Work instruction:
Write out all the data again, exactly as shown.

Stored data entries:
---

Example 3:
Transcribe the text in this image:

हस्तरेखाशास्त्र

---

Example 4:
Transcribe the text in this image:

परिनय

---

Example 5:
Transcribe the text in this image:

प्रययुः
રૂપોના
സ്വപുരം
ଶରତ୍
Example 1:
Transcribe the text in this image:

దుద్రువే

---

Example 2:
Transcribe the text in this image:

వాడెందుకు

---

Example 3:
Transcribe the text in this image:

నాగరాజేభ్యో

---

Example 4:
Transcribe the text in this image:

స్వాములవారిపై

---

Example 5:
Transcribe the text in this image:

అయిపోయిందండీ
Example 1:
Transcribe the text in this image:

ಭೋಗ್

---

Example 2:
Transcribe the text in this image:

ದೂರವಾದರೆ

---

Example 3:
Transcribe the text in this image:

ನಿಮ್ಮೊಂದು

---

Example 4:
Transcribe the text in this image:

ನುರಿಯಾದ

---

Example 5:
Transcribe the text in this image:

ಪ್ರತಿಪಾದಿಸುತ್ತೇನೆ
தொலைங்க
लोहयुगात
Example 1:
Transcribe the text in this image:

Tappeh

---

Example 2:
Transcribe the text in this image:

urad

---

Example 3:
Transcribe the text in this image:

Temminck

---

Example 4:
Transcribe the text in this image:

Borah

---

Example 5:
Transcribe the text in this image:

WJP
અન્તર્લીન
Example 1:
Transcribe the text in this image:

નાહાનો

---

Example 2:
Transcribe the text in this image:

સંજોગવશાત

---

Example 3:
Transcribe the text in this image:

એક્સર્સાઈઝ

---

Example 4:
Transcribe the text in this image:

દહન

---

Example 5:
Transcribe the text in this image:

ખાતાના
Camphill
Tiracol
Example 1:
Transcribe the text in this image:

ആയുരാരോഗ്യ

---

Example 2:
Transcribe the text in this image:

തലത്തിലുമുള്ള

Exercise result:
---

Example 3:
Transcribe the text in this image:

हस्तरेखाशास्त्र

---

Example 4:
Transcribe the text in this image:

परिनय

---

Example 5:
Transcribe the text in this image:

प्रययुः
રૂપોના
സ്വപുരം
ଶରତ୍
Example 1:
Transcribe the text in this image:

దుద్రువే

---

Example 2:
Transcribe the text in this image:

వాడెందుకు

---

Example 3:
Transcribe the text in this image:

నాగరాజేభ్యో

---

Example 4:
Transcribe the text in this image:

స్వాములవారిపై

---

Example 5:
Transcribe the text in this image:

అయిపోయిందండీ
Example 1:
Transcribe the text in this image:

ಭೋಗ್

---

Example 2:
Transcribe the text in this image:

ದೂರವಾದರೆ

---

Example 3:
Transcribe the text in this image:

ನಿಮ್ಮೊಂದು

---

Example 4:
Transcribe the text in this image:

ನುರಿಯಾದ

---

Example 5:
Transcribe the text in this image:

ಪ್ರತಿಪಾದಿಸುತ್ತೇನೆ
தொலைங்க
लोहयुगात
Example 1:
Transcribe the text in this image:

Tappeh

---

Example 2:
Transcribe the text in this image:

urad

---

Example 3:
Transcribe the text in this image:

Temminck

---

Example 4:
Transcribe the text in this image:

Borah

---

Example 5:
Transcribe the text in this image:

WJP
અન્તર્લીન
Example 1:
Transcribe the text in this image:

નાહાનો

---

Example 2:
Transcribe the text in this image:

સંજોગવશાત

---

Example 3:
Transcribe the text in this image:

એક્સર્સાઈઝ

---

Example 4:
Transcribe the text in this image:

દહન

---

Example 5:
Transcribe the text in this image:

ખાતાના
Camphill
Tiracol
Example 1:
Transcribe the text in this image:

ആയുരാരോഗ്യ

---

Example 2:
Transcribe the text in this image:

തലത്തിലുമുള്ള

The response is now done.